Saved entries:
····················

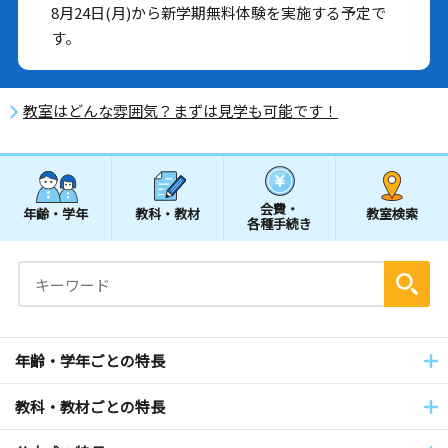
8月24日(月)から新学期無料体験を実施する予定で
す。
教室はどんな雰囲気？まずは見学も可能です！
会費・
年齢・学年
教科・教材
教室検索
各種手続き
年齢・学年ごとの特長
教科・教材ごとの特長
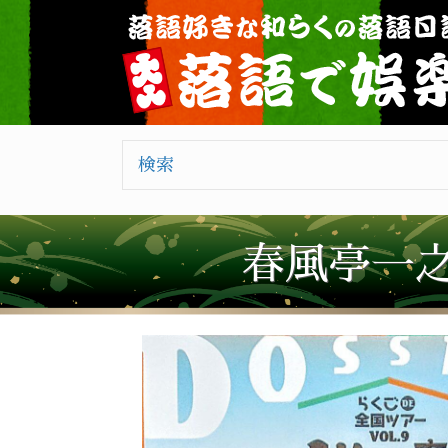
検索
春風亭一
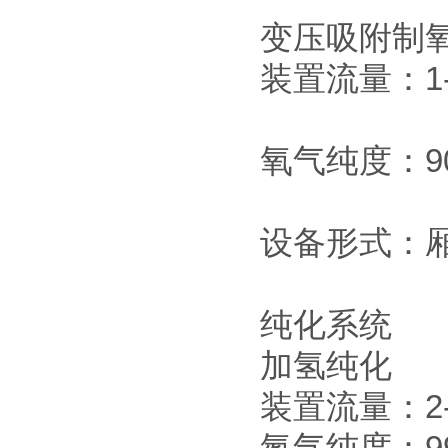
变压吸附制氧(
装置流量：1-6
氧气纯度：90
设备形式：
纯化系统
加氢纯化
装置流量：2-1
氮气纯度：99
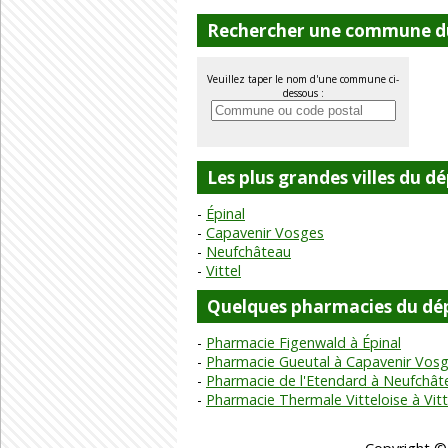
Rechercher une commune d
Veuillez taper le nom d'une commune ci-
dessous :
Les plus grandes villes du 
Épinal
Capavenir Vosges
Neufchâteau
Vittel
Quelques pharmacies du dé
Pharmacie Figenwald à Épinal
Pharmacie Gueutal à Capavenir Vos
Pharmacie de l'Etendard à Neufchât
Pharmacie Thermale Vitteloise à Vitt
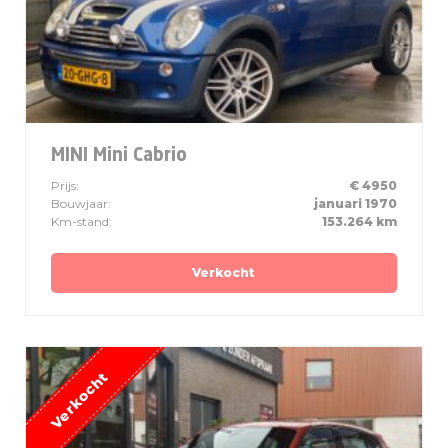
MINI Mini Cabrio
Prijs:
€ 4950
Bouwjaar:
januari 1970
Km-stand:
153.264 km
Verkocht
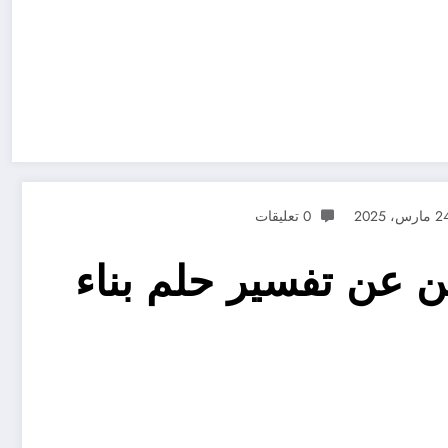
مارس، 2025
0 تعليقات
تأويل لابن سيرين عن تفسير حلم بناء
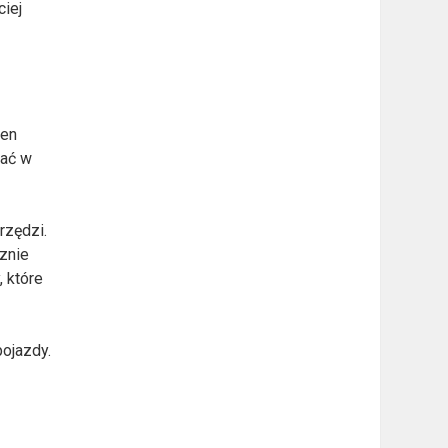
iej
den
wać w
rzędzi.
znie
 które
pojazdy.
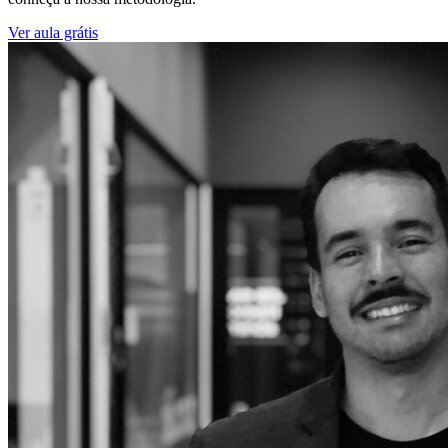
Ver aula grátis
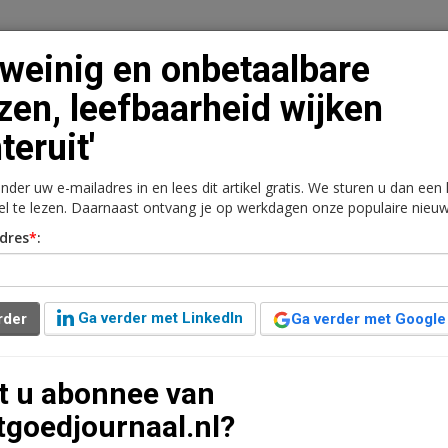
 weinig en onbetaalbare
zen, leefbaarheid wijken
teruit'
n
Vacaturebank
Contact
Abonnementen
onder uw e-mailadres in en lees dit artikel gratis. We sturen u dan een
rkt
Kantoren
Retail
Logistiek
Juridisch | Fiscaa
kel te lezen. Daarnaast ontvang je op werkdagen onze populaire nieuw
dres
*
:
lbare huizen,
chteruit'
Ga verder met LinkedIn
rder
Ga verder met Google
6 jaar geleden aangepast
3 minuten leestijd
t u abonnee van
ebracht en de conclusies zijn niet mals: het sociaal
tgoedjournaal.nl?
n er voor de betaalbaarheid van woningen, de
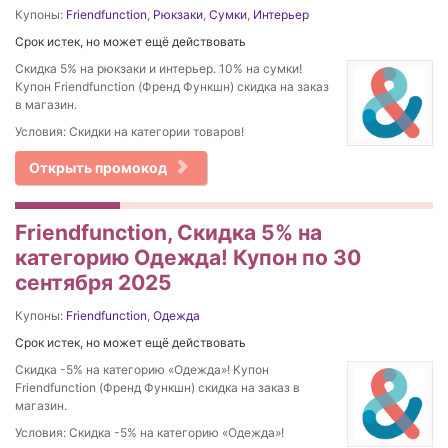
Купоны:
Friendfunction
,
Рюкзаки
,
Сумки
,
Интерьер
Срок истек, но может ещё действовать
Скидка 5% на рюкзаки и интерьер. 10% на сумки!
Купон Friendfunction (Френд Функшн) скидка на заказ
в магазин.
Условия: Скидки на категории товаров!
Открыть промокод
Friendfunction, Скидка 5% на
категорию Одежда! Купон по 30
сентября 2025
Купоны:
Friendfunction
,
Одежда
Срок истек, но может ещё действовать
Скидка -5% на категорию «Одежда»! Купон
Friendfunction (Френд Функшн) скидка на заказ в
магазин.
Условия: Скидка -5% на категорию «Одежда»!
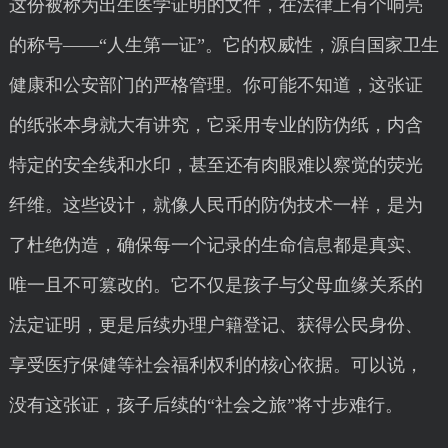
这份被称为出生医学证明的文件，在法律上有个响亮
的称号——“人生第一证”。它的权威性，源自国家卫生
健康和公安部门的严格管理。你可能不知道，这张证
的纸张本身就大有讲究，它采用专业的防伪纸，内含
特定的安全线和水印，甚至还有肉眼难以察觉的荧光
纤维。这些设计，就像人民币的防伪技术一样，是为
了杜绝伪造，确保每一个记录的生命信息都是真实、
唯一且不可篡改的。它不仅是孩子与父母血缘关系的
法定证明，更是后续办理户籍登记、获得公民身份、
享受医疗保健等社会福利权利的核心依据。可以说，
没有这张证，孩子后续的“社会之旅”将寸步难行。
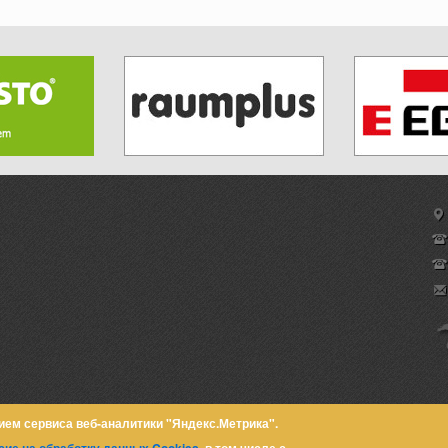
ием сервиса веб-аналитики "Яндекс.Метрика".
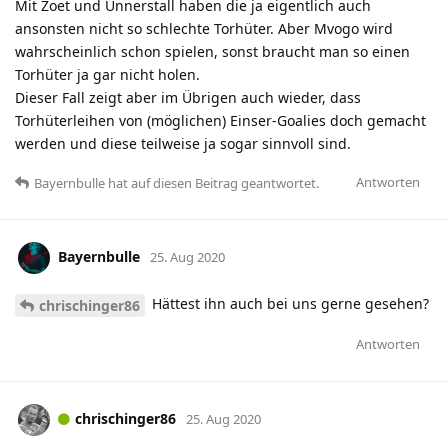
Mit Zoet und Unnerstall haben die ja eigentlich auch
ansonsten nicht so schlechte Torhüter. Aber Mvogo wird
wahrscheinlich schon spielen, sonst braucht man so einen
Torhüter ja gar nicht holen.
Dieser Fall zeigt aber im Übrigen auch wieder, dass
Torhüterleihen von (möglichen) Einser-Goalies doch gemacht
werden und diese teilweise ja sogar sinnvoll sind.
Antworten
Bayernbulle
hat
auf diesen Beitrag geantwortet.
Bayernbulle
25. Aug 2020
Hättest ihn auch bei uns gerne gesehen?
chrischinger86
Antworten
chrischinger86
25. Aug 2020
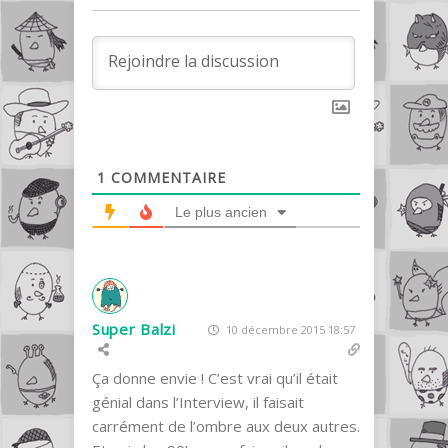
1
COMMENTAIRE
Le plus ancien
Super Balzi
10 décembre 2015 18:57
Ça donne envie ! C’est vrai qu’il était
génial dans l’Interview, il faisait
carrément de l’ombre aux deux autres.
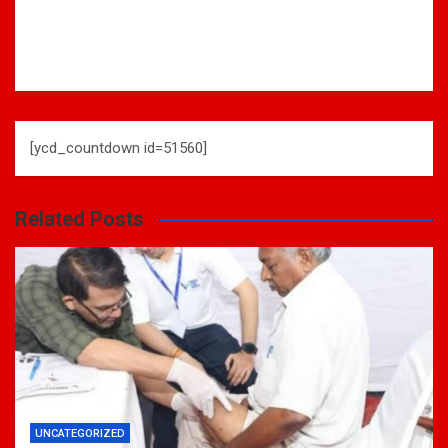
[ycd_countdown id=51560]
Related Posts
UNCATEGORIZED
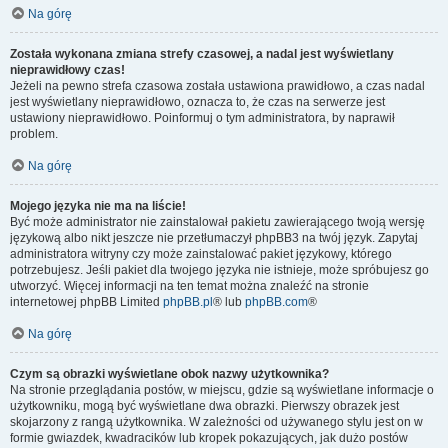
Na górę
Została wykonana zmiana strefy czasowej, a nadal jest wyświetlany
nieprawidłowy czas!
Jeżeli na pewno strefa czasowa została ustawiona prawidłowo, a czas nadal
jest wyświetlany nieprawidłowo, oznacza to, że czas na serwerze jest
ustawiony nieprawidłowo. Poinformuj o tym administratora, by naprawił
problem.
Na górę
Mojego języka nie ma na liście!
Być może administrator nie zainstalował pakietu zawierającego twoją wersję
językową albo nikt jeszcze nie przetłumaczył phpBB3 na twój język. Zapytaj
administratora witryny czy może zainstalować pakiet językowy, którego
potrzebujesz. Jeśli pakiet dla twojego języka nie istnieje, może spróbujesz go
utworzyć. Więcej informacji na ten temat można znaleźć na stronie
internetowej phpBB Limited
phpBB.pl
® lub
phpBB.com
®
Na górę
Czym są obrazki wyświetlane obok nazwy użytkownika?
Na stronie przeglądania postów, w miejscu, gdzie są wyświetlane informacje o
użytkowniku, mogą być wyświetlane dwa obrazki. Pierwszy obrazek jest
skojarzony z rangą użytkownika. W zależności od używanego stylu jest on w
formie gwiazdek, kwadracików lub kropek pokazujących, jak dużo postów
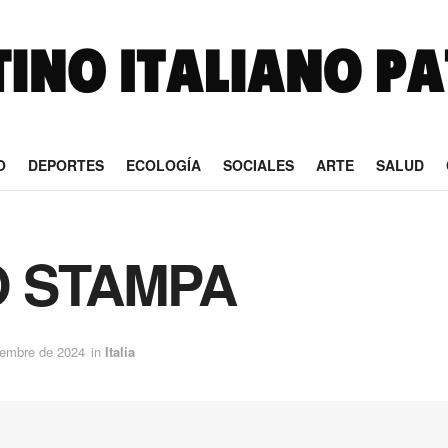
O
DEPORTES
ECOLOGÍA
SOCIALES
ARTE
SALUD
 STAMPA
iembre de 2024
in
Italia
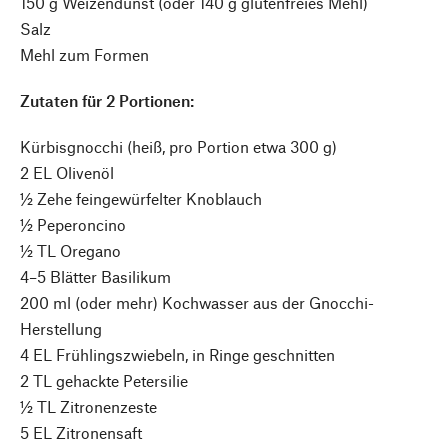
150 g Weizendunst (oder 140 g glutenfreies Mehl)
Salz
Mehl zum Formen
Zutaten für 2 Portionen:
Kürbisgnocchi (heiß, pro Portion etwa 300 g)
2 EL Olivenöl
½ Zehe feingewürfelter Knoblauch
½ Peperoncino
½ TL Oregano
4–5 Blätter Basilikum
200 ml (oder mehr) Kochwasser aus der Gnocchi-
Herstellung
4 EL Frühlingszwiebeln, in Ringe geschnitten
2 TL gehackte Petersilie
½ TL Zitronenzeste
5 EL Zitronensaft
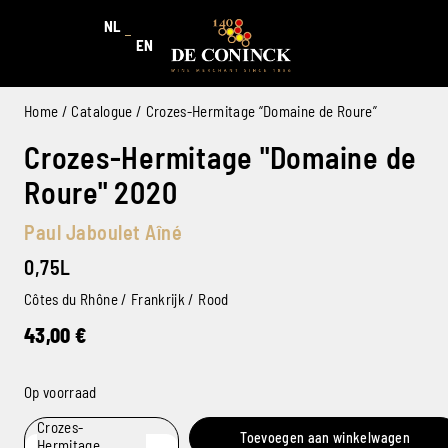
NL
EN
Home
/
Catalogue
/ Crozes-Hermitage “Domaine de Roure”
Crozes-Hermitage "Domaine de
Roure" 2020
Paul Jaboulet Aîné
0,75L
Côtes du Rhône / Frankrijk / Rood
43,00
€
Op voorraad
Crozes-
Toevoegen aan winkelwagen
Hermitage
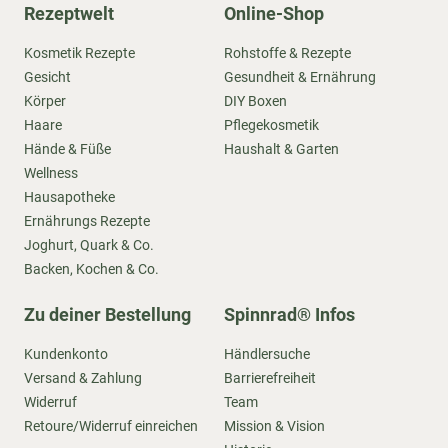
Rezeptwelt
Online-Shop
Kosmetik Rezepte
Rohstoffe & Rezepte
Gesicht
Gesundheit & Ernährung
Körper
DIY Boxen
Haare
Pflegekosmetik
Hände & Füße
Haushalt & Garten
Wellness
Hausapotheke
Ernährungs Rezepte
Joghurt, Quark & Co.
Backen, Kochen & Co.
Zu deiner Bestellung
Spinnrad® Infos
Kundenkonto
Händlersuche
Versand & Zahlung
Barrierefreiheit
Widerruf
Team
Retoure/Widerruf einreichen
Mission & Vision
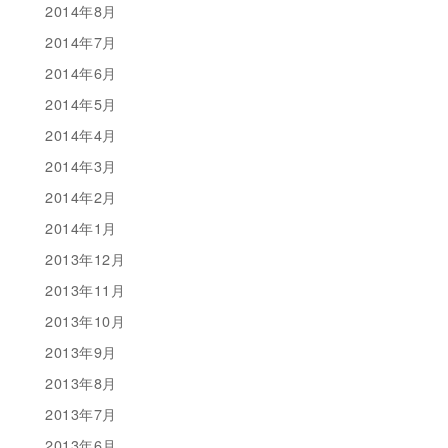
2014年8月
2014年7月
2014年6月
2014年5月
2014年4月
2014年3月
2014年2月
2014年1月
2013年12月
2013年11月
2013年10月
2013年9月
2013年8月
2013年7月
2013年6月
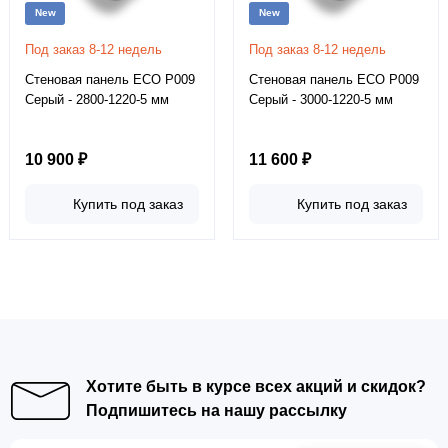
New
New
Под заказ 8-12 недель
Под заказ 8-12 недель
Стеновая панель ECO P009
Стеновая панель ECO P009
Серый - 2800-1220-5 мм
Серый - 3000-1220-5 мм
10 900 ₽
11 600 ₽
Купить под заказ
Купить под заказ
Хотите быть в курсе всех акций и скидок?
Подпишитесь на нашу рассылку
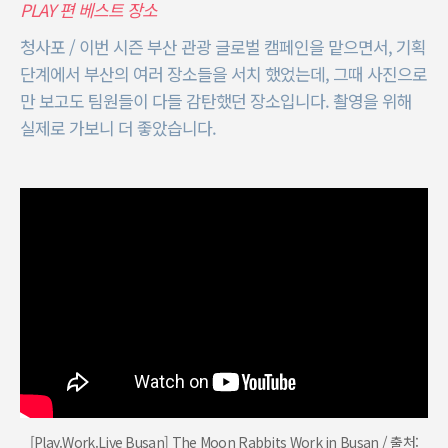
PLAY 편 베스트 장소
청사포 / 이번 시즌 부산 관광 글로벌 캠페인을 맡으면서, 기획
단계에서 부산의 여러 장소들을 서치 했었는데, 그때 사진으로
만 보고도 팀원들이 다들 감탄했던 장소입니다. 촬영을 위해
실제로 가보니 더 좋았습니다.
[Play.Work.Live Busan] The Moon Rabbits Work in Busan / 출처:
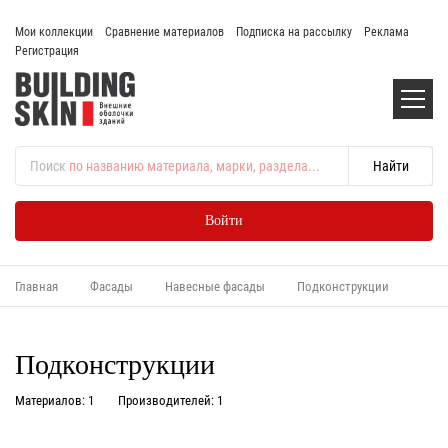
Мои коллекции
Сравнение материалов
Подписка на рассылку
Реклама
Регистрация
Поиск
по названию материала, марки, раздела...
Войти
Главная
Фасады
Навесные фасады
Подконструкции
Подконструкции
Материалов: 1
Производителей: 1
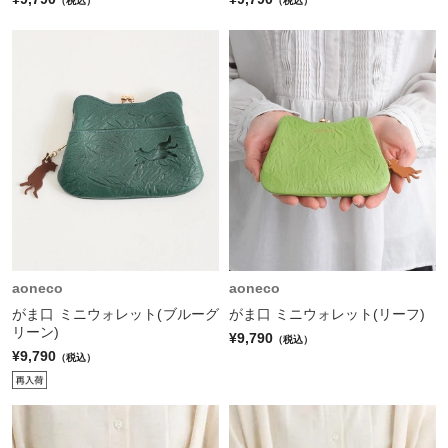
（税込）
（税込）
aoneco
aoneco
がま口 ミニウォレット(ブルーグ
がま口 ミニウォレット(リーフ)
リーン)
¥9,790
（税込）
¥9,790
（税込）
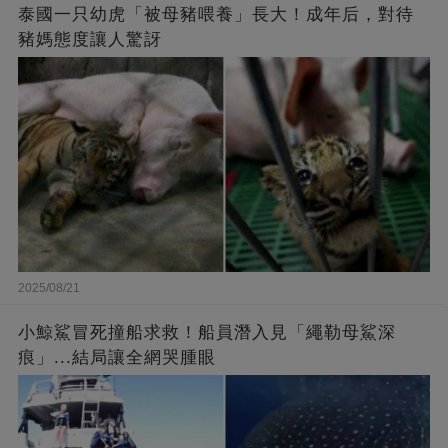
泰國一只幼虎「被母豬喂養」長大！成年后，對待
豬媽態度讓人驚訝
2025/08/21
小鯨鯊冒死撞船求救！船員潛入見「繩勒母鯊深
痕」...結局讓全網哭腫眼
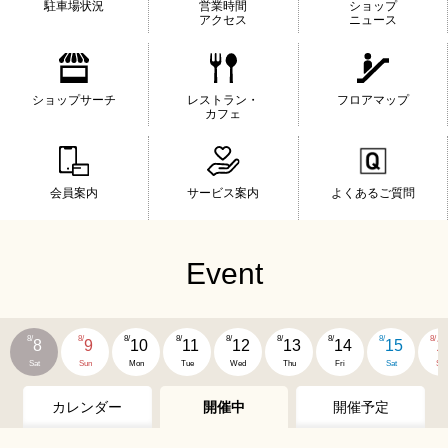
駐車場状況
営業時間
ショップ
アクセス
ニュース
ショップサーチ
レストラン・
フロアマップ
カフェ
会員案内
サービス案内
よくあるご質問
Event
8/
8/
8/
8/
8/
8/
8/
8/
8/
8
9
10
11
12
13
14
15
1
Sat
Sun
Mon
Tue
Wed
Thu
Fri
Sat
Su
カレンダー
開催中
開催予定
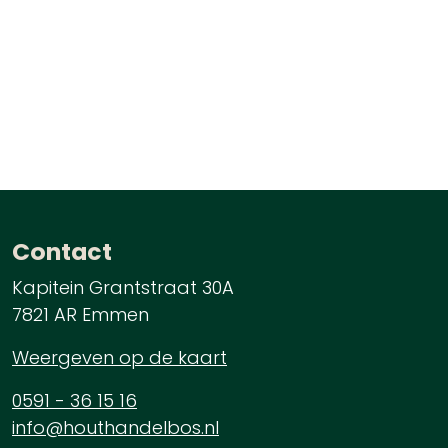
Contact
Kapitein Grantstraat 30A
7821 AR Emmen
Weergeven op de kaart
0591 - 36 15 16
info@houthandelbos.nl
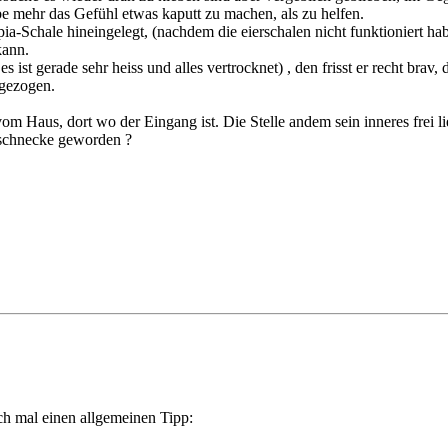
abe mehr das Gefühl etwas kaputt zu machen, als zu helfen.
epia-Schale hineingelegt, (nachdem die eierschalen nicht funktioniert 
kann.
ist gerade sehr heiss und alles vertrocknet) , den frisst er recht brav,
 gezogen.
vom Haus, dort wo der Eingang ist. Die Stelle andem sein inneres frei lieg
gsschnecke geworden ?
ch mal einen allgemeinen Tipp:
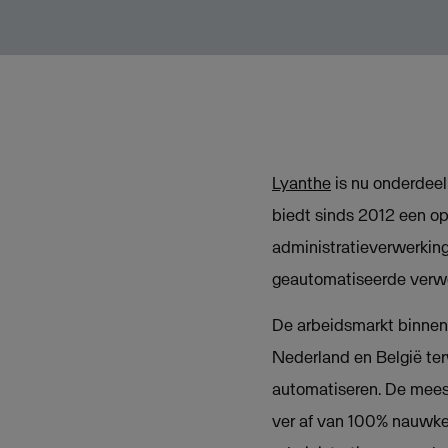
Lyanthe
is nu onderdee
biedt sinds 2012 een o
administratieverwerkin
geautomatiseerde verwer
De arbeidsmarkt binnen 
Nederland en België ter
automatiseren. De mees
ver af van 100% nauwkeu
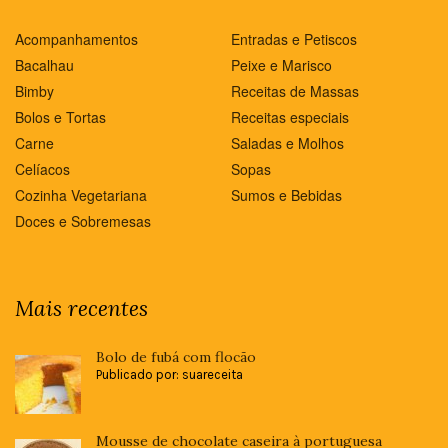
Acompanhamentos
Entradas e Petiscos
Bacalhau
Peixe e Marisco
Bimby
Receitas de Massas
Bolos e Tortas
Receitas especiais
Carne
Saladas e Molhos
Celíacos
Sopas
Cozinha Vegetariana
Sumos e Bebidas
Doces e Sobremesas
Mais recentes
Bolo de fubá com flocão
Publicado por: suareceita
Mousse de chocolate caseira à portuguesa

····················

* EXERCISE BRIEF *
Return, from the data, each line that has the word "Friendfunction" in it.

* ANSWER TO THIS EXERCISE *
Friendfunction
Купон Friendfunction (Френд Функшн) скидка на заказ
Friendfunction, Скидка 5% на
Friendfunction
Friendfunction (Френд Функшн) скидка на заказ в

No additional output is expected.